* **Aufgaben**
(a) Nennen Sie alle verschiedenen Wörter im Ausgangstext, die auf „entnahmen“ enden.
(b) Beantworten Sie bitte anhand des Ausgangstexts:
(i) In welchem Jahr tätigte der Kläger Überentnahmen?
(ii) Was wurde im laufenden Wirtschaftsjahr 2000 getätigt?
(iii) Wo wird die Meinung des Klägers überwiegend vertreten?
(c) Übersetzen Sie den Satz „Hätte der Gesetzgeber diesen Fall erfassen wollen, so hätte er den Wortlaut anders fassen müssen.“ aus dem Ausgangstext ins Englische.

* **Ausgangstext**

══════════════════════════════

Zur Begründung seiner Klage trägt der Kläger vor, nach dem Wortlaut des § 4 Abs. 4a EStG sei im Streitjahr 2000 nicht von nicht abzugsfähigen Schuldzinsen auszugehen. Der Kläger habe zwar im Jahr 1999 Überentnahmen getätigt, nicht jedoch in 2000. Im laufenden Wirtschaftsjahr 2000 seien im Gegenteil Unterentnahmen getätigt worden. Eine Berücksichtigung der Überentnahmen von Vorjahren komme nach dem Wortlaut von § 4 Abs. 4a Satz 3 EStG nur in Frage, soweit neben den Überentnahmen des laufenden Jahres auch Überentnahmen von Vorjahren vorlägen. Die typisierte Nichtabzugsfähigkeit von Schuldzinsen erfasse aber nicht den Fall, dass bei Nur-Vorjahres-Überentnahmen eine Korrektur erfolgen solle. Hätte der Gesetzgeber diesen Fall erfassen wollen, so hätte er den Wortlaut anders fassen müssen. Diese Meinung werde auch überwiegend in der steuerrechtlichen Literatur vertreten.

══════════════════════════════

* **Bereitgestellte Angaben**
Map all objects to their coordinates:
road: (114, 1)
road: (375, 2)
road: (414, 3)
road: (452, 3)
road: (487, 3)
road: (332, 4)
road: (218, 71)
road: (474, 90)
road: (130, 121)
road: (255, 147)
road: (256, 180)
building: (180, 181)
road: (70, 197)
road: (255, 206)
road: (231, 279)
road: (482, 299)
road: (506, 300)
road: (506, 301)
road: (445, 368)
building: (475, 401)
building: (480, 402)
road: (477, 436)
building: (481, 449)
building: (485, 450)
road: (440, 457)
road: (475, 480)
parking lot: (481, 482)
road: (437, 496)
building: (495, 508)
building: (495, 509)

══════════════════════════════

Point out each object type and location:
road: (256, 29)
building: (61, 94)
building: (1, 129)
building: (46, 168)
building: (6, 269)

══════════════════════════════

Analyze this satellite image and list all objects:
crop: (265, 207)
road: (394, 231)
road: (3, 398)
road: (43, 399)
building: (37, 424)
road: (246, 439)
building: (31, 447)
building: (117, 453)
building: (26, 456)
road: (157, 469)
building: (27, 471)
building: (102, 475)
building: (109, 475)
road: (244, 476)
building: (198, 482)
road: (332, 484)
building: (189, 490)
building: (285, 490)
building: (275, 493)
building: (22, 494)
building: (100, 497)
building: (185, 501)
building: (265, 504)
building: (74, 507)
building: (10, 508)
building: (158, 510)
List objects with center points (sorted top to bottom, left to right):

══════════════════════════════

* **Lösungen**
(a) Überentnahmen, Unterentnahmen, Nur-Vorjahres-Überentnahmen

(b)
(i) Im Jahr 1999.
(ii) Unterentnahmen.
(iii) In der steuerrechtlichen Literatur.

(c) Had the legislature intended to cover this case, it would have had to word the provision differently.